Articolo tradotto dal giornale anarchico mensile “Meydan” del gruppo turco DAF – Devrimci Anarşist Faaliyet (Azione Anarchica Rivoluzionaria)

10 giugno 2013

Non è che l’inizio, continuiamo la lotta!

Questa è una rivolta

I progetti di trasformazione urbana stanno da molto tempo minacciando gli spazi vitali degli abitanti di Istanbul. Prima le demolizioni dei quartieri poveri, poi 63 milioni di metri quadrati di foresta da devastare per il terzo ponte, un centro commerciale dopo l’altro, hotel di lusso, e mentre continua il progetto di pedonalizzazione è giunto il momento di Gezi Park. Gli abitanti di Istanbul continuano a resistere a tutti questi progetti che minacciano la loro vita. Fino a quando gli escavatori sono venuti a Gezi Park e hanno sradicato gli alberi. “Un pugno di contestatori marginali” ha rivendicato gli alberi e la loro ombra ed ha detto “Non sradicate gli alberi, non costruite centri commerciali a Gezi Park”. Questa protesta era condotta come un’azione “pacifica ed ecologica”. La polizia ha condotto un’operazione di sgombero alle prime luci del mattino ed ha asfissiato la zona del parco con i gas. Lo Stato deve avere “molto” da guadagnare dal momento che sta cercando di abbattere questa protesta pacifica nel modo più duro possibile. La violenza della polizia è salita negli ultimi mesi e i manifestanti l’hanno subita in modo inaspettato. Deputati dei partiti di opposizione e artisti sono venuti a Gezi Park per contestare questo e per sostenere i manifestanti, ma hanno avuto pure loro quota di terrore di Stato.
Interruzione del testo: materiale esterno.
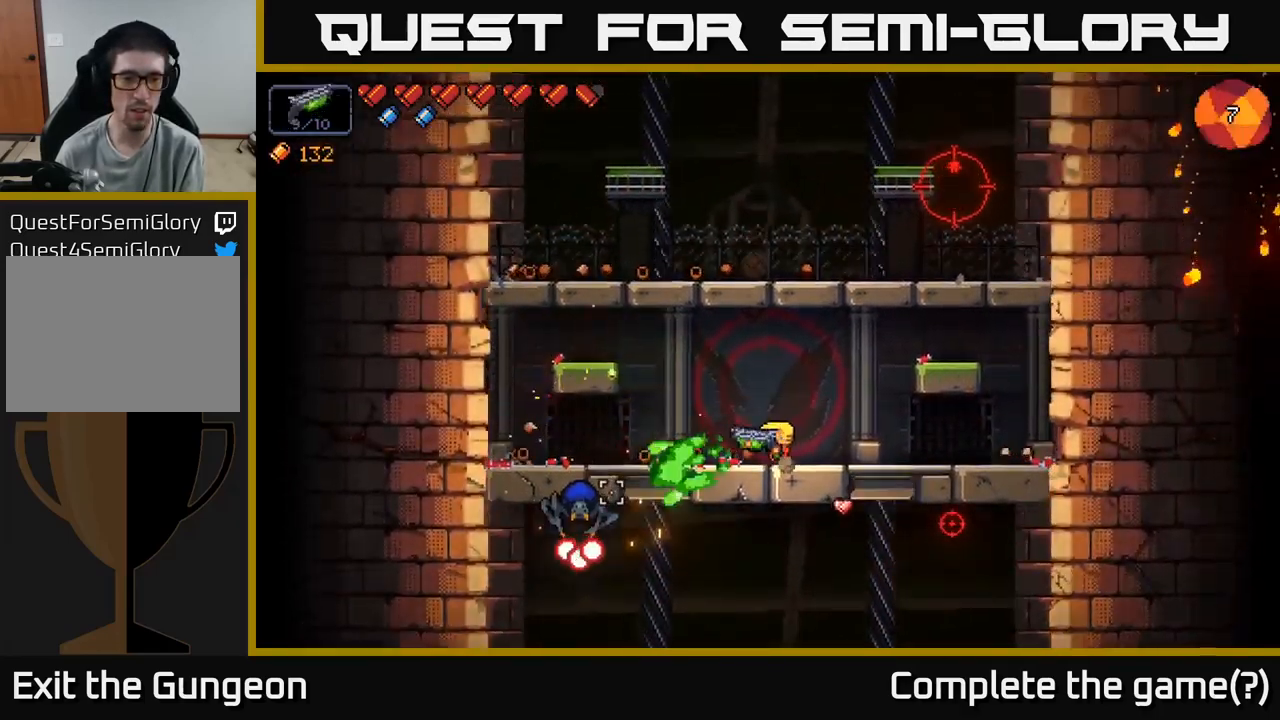
{"buttons": ["R2"], "left_stick": "right", "right_stick": "left", "events": [[50, "left_stick", "center"], [417, "left_stick", "right"]]}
Nel primo giorno di demolizione lo Stato non ha potuto ottenere ciò che voleva a causa di questa situazione. I manifestanti sono restati in Gezi Park durante la notte. Non si sa se si aspettassero un attacco per la mattina seguente, ma tutti i manifestanti sono stati cacciati dal parco con l’irruzione della polizia la mattina. La polizia ha bruciato le tende, le coperte e tutte le cose dei manifestanti. I video dei manifestanti sottoposti al continuo lancio delle bombe lacrimogene e arrestati con violenza dalla polizia, hanno suscitato rabbia in chiunque li abbia visti.
Ovviamente questa non è la rabbia per una singola manifestazione. La rabbia è stata accumulata. Accumulata dalla crescente violenza della polizia.

Sono stati gli attacchi con le bombe lacrimogene, manganelli e armi che hanno generato questa rabbia. È stato il divieto del Primo Maggio, Dilan, Şerzan, Metin Lokumcu, Aydin Erdem… Non sono due giornate ad aver generato la rabbia. È stata la crescente oppressione, le restrizioni, la censura, lo sfruttamento economico. Quello che ha creato questa rabbia è lo Stato che esercita il suo potere in modo sprezzante ed accanito, senza chiedere alcuna legittimazione.
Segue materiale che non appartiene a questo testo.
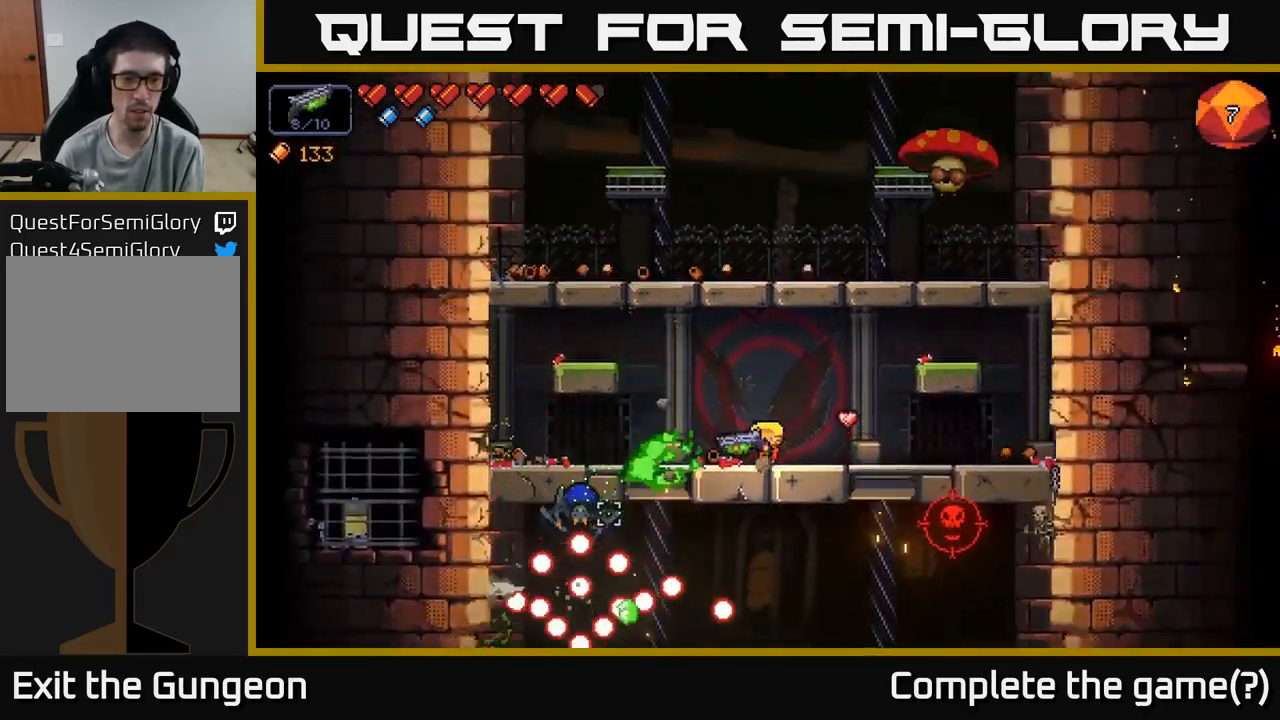
{"buttons": ["R2"], "left_stick": "center", "right_stick": "left", "events": [[83, "left_stick", "center"], [183, "left_stick", "left"], [333, "left_stick", "center"]]}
Chi descrive la “Rivolta del Popolo” come un fenomeno post-moderno deve capirlo chiaramente. La gente è scesa spontaneamente per le strade perché percepisce l’oppressione sociale, politica ed economica in modo molto forte. Gli eventi non sono né un affare degli ultimi giorni come dicono i media ciechi e sordi, né incidenti orchestrati da gruppi “marginali” come dice il potere statale. È il momento di liberare i nostri occhi da ogni velo. Questa è una rivolta. È la reazione popolare contro il terrorismo di Stato, la violenza della polizia e lo sfruttamento capitalista. Questa è la fine della legittimità del nuovo potere dello Stato che aveva conquistato il sostegno di altri paesi, delle organizzazioni internazionali, delle multinazionali.

La democrazia della marginalizzazione, della sprezzante indifferenza e della creazione del nemico.
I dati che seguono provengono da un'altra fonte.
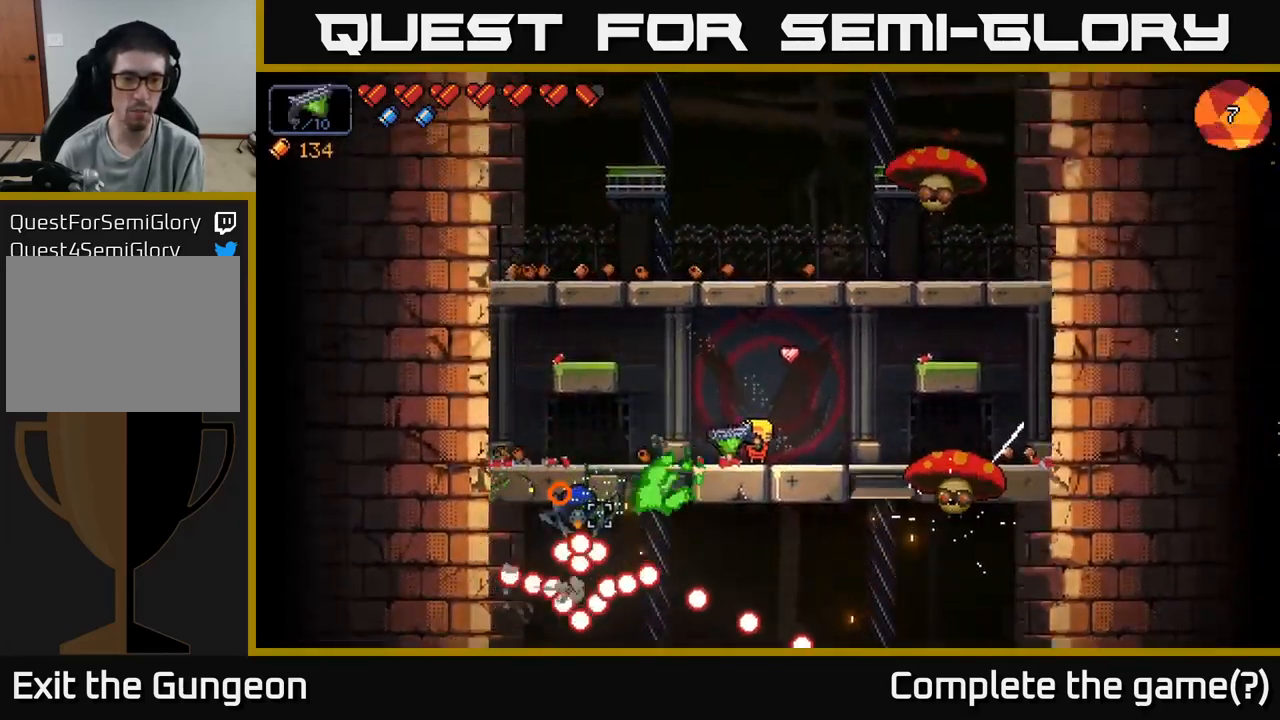
{"buttons": ["R2"], "left_stick": "left", "right_stick": "down-left", "events": [[334, "right_stick", "down-left"], [400, "left_stick", "left"]]}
È molto importante che la rivolta sia scoppiata nel momento in cui la propaganda di Stato è centrata sull’immagine della “Turchia Democratica”. Con questa reazione al terrorismo di Stato, la gente ha abbattuto ogni immagine “democratica” dello Stato. La gente è scesa in strada in un contesto in cui la libertà popolare era ignorata, le persone venivano torturate ed uccise in modo arbitrario, tutti i media ufficiali erano sintonizzati sulla propaganda governativa, lo Stato stava preparando la guerra contro un paese vicino e nel farlo uccideva il suo popolo con le sue stesse mani.

La rivolta da Istanbul si è diffusa ad altre città nel secondo giorno. La rabbia comune contro il terrorismo di stato ha iniziato a bruciare ovunque nelle strade. La gente era nelle strade non per le parole dei principali partiti d’opposizione o di qualche leader, ma per propria volontà. Per rispondere a tutto questo, insorta contro la violenza della polizia e il terrorismo di stato. Con questa coscienza, hanno attaccato la polizia, i palazzi dello stato e i templi dello sfruttamento capitalista. Quelli che lo hanno fatto non erano gruppi “marginali”. Questa è stata anche una rivolta contro la creazione dell’“altro”, del “nemico”, contro la criminalizzazione e l’isolamento di coloro che non obbediscono al potere dello stato. Inoltre il governo non ha nessuno con cui accordarsi o trattare. Questa rivolta è stata un’azione diretta.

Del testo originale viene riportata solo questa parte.